§ Bereitgestellter Auszug:
Rayman Origins

(Artikel)
Haris Odobašic, 14. Dezember 2011

Rayman Origins

Ohne Gliedmaßen an die Spitze

Wenn man an die richtig guten Jump 'n' Runs der 90er zurückdenkt, kommt man nicht darum hinweg Rayman 2 zu erwähnen. Der von Michel Ancel geschaffene Franzosenplattformer mit dem arm-, bein- und halslosen Blondschopf in der Hauptrolle hatte unerwartet gut den Sprung in die dritte Dimension geschafft und stellte sich als ernsthafte Konkurrenz für Spiele wie Mario 64, Banjo & Kazooie oder Sonic Adventure heraus, mancherorts sogar als das Beste unter diesen Titeln bezeichnet. Und dann widmete Michel Ancel sich anderen Projekten, irgendwie hat er auf'm Klo mal dieses obskure Beyond Good & Evil designed, und überließ anderen Leuten die Verantwortung für Rayman. Bis zu diesem Jahr, denn bei Rayman Origins hat er wieder das Heft in der Hand!

Schon früh wird klar, dass Origins zu den Wurzeln zurückkehrt. Die bescheuerten Rabbids, die manch einer lustig finden mag, ich persönlich aber schnell als nervig empfand, sind nirgendswo zu sehen! Stattdessen gibt es ein wiedersehen mit vielen traditionellen Rayman-Charakeren, beispielsweise gut bestückten Feen, die man aus dem allerersten Rayman kannte, die es zu retten gilt oder Globox, Raymans treudoofer Kumpel.

§ Zu erledigende Aufgaben:
1 - Bitte beantworte diese Fragen zum Artikel über Rayman Origins:
(a) Wer hat Rayman geschaffen?
(b) Welche drei Spiele nennt der Artikel als Konkurrenz für Rayman 2?
(c) Welche Figuren sind in Origins nirgendwo zu sehen?
2 - Führe den Artikel über Rayman Origins nach seinem letzten Satz weiter.

§ Datensatzinhalt:
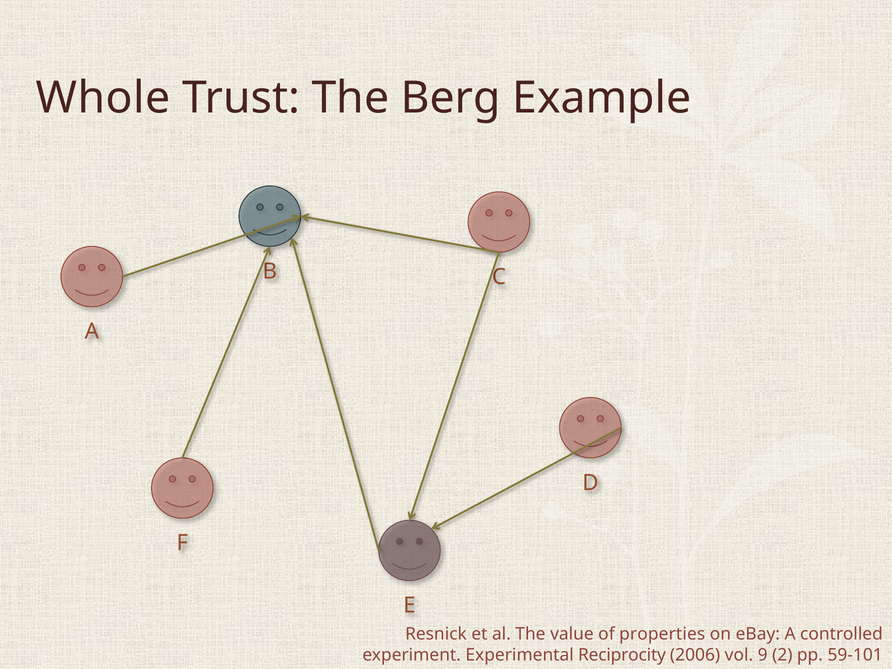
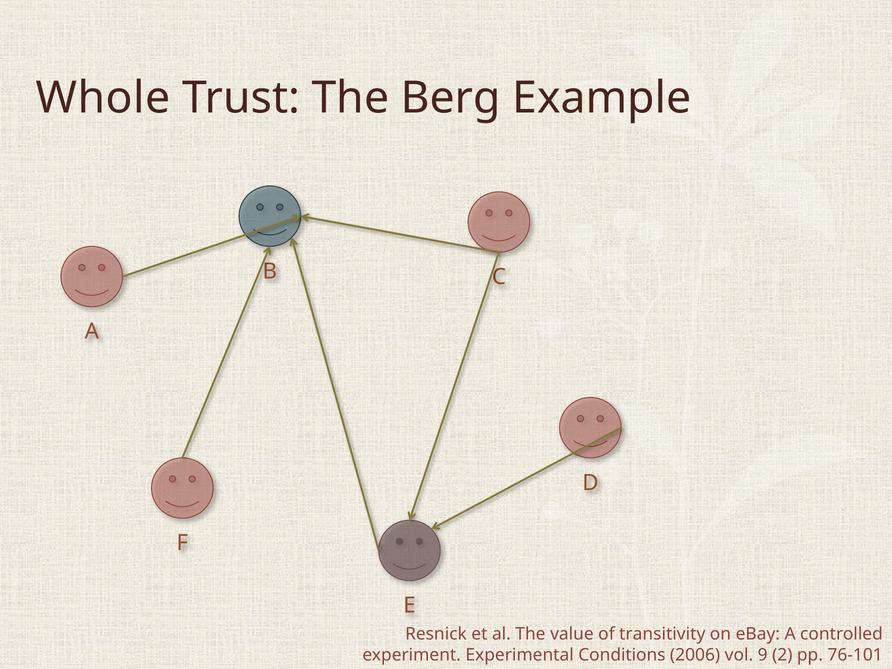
properties: properties -> transitivity
Reciprocity: Reciprocity -> Conditions
59-101: 59-101 -> 76-101
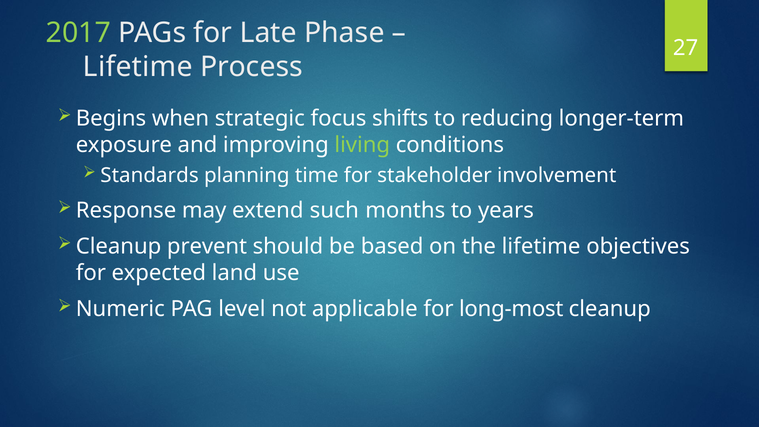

§ Schriftliche Antworten:
1 -
(a) Michel Ancel
(b) Mario 64, Banjo & Kazooie und Sonic Adventure
(c) Die Rabbids

2 -
Rayman Origins ist dabei ein Plattformer der alten Schule mit vielen Anleihen an die 16-bit-Zeit. Gegner werden gekonnt per Sprung geplättet oder mit einer simplen Attacke weggehauen, während das anspruchsvolle Level-Layout an jeder Ecke zum Erforschen anregt und mit Geheimnissen lockt. Selbstverständlich gibt es Sammelobjekte, die euch neue Gebiete, Charaktere oder besonders schwere Level, bei denen ihr eine Kiste durch einen wilden Parkour verfolgt, freischalten. Zwischendrin dürft ihr auch mal auf den Rücken einer Art Moskito hüpfen, mit dem ihr dann kurzweillige Side-Scroll-Shooter-Passagen absolviert.
Gleichzeitig strotzt jedes Element des Spieldesigns voller Hingabe der Entwickler. Sei es die sanfte Lernkurve in der ersten Hälfte des Spieles, die einen erst Stück für Stück die einzelnen Moves von Rayman erlernen lässt, oder die schiere Detailverliebtheit, zum Beispiel durch die vielen lustigen Animationen und der wunderschönen, handgezeichneten Grafik. An jeder Ecke versucht euch das Spiel wenigstens ein Schmunzeln zu entlocken und wenn mal eben ein Dinosaurier mit Kellner-Tablett an euch wie auf Schlittschuhen vorbeirutscht oder eine Bratwurst genüsslich in einem Topf ihr Bad nimmt, nur um Sekunden später von euch als Sprungbrett missbraucht zu werden, dann gelingt das dem Spiel auch wunderbar.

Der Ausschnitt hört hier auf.